■ **EXERCISE DETAILS**
Check every line below for the string "times". Copy the ones that have it.

■ **SOURCE RECORDS**
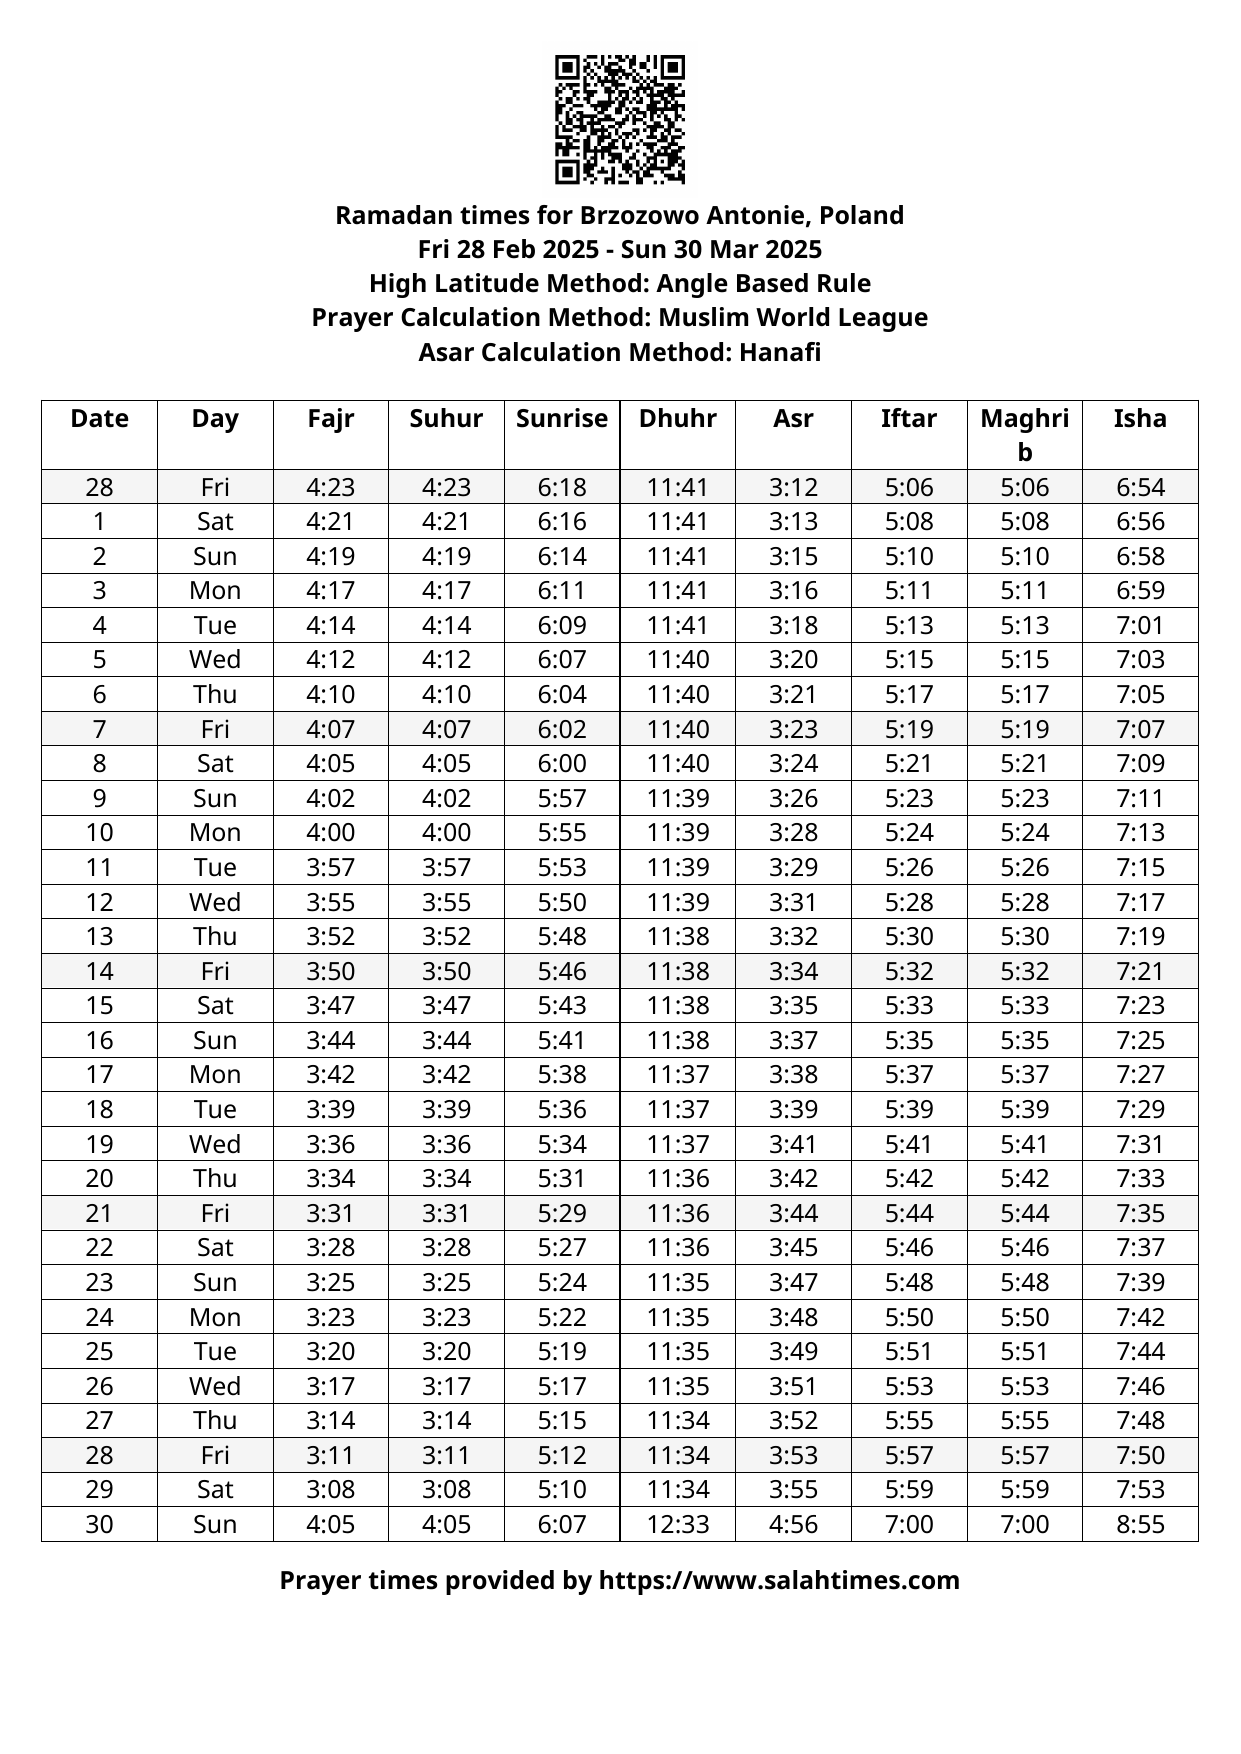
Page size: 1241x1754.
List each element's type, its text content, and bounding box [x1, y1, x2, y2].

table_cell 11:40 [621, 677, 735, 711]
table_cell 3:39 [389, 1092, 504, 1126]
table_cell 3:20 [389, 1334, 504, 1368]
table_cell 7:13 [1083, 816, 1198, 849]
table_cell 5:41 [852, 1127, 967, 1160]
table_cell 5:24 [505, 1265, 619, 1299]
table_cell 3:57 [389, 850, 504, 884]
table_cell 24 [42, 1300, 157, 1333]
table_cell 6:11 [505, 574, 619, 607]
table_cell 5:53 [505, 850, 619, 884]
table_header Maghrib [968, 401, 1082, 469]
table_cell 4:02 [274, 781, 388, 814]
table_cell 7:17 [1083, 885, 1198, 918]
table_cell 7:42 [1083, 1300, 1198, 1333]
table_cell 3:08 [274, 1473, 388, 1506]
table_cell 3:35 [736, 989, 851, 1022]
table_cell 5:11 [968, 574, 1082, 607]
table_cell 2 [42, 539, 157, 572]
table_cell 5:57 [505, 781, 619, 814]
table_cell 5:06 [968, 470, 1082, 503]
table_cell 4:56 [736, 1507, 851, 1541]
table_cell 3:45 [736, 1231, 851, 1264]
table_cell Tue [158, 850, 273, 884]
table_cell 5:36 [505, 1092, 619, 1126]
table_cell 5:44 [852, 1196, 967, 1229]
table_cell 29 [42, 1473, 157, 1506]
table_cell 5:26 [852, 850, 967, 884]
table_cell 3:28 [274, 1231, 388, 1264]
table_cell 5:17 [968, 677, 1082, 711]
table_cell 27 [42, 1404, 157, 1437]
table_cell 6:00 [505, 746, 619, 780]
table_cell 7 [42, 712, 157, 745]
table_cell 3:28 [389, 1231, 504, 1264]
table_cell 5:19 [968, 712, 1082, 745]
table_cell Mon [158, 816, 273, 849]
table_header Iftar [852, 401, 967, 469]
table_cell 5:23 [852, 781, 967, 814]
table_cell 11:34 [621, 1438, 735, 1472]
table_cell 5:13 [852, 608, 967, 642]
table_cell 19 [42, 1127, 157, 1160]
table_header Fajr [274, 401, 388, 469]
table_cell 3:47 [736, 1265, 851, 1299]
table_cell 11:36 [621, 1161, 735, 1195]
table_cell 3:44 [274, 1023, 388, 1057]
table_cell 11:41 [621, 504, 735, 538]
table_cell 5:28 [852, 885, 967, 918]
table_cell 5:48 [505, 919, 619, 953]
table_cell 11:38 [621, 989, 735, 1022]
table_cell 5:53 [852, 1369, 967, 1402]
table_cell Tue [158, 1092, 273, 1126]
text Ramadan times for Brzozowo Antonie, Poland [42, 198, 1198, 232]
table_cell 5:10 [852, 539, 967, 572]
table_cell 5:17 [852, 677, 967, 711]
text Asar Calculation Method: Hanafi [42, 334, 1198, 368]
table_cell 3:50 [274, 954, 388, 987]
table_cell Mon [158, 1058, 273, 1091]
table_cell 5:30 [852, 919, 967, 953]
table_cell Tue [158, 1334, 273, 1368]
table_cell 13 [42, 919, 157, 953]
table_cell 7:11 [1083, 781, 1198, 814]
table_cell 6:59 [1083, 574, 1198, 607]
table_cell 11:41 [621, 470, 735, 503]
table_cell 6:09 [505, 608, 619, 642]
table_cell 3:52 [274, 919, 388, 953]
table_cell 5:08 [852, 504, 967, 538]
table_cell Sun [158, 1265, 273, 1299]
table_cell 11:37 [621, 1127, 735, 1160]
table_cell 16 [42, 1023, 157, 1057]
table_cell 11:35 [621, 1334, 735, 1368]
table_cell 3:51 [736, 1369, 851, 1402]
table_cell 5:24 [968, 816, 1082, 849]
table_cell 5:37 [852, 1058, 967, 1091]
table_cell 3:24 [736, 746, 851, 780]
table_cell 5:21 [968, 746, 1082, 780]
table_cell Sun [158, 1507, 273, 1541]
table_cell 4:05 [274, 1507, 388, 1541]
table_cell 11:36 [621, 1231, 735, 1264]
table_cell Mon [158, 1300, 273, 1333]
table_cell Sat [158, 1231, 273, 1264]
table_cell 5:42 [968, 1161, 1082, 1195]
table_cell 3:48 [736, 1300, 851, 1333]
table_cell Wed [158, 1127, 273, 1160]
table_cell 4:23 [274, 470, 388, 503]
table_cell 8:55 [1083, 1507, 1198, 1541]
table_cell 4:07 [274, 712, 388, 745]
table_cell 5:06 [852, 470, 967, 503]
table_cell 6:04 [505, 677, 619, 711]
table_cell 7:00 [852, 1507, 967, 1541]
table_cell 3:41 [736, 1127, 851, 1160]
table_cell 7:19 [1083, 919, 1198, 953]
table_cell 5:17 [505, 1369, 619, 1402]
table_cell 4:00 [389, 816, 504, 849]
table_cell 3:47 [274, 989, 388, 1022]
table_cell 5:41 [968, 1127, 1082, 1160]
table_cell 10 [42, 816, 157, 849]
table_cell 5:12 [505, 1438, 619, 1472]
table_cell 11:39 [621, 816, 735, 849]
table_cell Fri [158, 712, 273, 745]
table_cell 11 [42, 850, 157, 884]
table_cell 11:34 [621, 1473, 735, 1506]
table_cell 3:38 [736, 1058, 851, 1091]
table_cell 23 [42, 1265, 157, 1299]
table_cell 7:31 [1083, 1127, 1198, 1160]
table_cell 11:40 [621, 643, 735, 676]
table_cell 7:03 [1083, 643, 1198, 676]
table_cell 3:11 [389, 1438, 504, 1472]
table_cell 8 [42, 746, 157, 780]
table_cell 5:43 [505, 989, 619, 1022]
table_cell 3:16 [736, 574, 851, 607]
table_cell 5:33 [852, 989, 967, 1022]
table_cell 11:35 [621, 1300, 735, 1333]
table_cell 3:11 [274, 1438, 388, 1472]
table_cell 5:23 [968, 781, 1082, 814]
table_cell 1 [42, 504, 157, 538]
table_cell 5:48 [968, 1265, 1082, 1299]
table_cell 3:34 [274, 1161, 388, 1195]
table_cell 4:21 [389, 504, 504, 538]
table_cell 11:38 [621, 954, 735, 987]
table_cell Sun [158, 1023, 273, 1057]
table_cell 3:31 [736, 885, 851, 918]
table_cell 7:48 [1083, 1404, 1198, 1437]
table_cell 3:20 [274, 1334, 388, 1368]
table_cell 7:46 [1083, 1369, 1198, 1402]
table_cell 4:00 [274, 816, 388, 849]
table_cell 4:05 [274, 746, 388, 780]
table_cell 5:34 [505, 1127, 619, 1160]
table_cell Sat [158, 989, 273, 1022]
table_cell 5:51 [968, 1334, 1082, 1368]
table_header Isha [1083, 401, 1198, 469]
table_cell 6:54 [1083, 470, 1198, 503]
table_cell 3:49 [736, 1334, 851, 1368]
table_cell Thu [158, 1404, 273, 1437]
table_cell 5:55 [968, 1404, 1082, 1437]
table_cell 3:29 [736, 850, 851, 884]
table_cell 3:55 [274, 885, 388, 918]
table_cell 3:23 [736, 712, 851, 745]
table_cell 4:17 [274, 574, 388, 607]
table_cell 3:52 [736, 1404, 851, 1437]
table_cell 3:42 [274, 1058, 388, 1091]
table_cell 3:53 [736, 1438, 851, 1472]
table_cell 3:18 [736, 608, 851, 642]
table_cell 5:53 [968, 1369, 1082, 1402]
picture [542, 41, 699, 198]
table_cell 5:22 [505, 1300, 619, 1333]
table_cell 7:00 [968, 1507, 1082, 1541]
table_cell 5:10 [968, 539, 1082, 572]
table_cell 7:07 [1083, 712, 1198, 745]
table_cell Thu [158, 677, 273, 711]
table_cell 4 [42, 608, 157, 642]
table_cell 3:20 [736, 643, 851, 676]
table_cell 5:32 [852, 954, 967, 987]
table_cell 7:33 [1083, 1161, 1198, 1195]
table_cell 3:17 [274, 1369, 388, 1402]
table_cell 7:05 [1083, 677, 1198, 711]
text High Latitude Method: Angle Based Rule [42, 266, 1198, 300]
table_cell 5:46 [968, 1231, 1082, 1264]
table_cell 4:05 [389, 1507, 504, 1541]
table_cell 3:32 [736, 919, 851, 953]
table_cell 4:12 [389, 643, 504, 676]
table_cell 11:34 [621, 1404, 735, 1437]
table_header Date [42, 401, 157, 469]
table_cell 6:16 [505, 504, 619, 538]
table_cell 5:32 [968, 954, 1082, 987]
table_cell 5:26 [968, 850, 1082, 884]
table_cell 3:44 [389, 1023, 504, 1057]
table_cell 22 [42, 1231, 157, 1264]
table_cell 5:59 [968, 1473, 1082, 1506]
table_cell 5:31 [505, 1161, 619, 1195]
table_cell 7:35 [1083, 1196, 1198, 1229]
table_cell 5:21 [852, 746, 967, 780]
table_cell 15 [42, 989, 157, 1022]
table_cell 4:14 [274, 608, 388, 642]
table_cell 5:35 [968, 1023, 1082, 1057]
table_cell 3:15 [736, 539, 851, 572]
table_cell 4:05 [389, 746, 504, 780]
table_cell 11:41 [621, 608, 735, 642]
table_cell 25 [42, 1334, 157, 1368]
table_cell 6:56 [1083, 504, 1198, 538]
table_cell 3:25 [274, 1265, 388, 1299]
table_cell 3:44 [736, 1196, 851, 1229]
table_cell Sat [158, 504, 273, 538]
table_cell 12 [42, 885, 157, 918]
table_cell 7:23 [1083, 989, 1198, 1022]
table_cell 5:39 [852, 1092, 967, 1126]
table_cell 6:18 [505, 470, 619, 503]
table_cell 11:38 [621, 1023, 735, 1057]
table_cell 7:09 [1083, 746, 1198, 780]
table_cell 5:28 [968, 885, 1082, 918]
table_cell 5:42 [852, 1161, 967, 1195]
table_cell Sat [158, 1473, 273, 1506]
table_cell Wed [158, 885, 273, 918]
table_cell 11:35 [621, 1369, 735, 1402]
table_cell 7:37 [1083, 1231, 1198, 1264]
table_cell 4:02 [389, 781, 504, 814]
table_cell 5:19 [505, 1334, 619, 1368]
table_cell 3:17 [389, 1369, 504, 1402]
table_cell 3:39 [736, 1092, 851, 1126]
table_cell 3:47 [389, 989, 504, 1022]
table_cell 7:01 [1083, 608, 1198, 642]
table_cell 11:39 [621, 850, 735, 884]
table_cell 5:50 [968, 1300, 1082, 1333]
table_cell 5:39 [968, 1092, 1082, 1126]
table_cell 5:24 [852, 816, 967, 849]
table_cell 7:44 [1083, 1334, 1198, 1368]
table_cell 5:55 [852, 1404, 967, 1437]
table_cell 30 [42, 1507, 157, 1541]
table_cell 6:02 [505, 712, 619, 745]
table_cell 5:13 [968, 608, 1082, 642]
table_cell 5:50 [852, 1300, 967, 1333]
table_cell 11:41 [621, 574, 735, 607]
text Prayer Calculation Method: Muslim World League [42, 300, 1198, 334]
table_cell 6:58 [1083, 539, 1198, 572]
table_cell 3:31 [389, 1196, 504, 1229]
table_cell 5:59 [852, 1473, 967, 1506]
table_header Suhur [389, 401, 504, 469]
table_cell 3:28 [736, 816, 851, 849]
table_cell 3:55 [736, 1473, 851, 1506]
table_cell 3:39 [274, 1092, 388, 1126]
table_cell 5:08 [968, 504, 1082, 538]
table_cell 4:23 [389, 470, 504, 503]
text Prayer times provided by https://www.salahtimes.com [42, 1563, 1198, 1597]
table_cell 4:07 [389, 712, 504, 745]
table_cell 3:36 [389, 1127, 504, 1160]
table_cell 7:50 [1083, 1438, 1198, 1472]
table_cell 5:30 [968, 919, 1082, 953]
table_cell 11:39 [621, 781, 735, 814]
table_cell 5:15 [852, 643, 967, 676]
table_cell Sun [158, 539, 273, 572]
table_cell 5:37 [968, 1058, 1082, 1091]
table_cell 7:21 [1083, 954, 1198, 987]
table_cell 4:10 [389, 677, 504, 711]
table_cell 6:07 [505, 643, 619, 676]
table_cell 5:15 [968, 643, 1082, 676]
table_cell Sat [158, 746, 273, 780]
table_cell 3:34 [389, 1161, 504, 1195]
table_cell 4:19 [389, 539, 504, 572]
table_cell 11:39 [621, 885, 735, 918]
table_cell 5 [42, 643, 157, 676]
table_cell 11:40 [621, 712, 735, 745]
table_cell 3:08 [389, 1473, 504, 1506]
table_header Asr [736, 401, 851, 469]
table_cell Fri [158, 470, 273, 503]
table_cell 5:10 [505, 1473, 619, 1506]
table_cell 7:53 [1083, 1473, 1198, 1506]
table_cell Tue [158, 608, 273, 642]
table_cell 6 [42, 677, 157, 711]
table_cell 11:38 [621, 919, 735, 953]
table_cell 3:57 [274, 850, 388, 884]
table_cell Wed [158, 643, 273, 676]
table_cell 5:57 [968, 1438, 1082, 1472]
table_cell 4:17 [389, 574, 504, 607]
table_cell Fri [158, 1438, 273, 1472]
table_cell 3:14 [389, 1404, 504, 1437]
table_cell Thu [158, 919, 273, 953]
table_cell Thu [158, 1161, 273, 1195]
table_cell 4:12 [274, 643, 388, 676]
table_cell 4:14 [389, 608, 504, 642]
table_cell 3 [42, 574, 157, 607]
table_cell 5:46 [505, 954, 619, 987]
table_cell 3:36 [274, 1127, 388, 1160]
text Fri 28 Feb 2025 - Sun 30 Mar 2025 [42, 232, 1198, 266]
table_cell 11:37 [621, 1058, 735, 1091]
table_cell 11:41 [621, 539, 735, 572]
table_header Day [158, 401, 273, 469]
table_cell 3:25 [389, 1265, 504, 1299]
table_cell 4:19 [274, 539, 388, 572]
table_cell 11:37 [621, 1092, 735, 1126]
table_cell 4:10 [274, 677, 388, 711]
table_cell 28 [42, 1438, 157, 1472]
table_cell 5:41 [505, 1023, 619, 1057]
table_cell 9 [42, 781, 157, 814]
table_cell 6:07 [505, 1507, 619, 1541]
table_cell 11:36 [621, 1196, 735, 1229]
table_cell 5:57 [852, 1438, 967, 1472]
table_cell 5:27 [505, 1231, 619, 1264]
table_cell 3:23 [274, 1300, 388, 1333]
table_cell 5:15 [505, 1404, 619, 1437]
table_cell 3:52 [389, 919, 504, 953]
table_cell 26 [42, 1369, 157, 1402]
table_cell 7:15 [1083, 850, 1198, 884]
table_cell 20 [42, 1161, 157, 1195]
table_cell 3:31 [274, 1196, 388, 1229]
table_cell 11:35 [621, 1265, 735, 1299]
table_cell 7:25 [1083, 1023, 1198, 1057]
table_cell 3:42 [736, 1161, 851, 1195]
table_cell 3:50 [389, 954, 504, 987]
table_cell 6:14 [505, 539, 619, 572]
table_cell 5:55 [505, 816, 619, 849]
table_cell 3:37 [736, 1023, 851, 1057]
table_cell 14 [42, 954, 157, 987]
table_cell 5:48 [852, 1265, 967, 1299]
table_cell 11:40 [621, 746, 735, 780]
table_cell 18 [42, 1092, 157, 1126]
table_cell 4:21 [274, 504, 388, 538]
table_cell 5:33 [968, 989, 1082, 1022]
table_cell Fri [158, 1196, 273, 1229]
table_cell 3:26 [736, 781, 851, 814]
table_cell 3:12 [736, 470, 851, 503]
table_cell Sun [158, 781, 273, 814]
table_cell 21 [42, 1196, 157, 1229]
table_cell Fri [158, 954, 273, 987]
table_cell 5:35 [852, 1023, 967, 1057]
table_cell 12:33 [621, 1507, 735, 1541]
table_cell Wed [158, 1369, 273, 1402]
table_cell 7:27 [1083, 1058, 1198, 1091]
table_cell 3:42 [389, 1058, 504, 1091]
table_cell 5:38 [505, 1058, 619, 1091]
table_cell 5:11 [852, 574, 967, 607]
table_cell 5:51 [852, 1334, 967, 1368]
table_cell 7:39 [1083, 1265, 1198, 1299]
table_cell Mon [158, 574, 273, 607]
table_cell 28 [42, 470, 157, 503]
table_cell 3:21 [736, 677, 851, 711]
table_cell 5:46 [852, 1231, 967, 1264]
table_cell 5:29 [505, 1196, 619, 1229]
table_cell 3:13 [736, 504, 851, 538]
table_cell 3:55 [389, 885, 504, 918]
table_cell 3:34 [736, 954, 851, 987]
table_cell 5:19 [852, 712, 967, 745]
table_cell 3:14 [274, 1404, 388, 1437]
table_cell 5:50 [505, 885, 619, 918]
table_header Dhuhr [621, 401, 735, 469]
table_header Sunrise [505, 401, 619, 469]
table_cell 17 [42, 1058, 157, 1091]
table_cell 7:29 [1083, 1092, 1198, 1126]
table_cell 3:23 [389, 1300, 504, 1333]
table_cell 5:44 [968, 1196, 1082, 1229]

■ **TASK ANSWER**
text Ramadan times for Brzozowo Antonie, Poland [42, 198, 1198, 232]
text Prayer times provided by https://www.salahtimes.com [42, 1563, 1198, 1597]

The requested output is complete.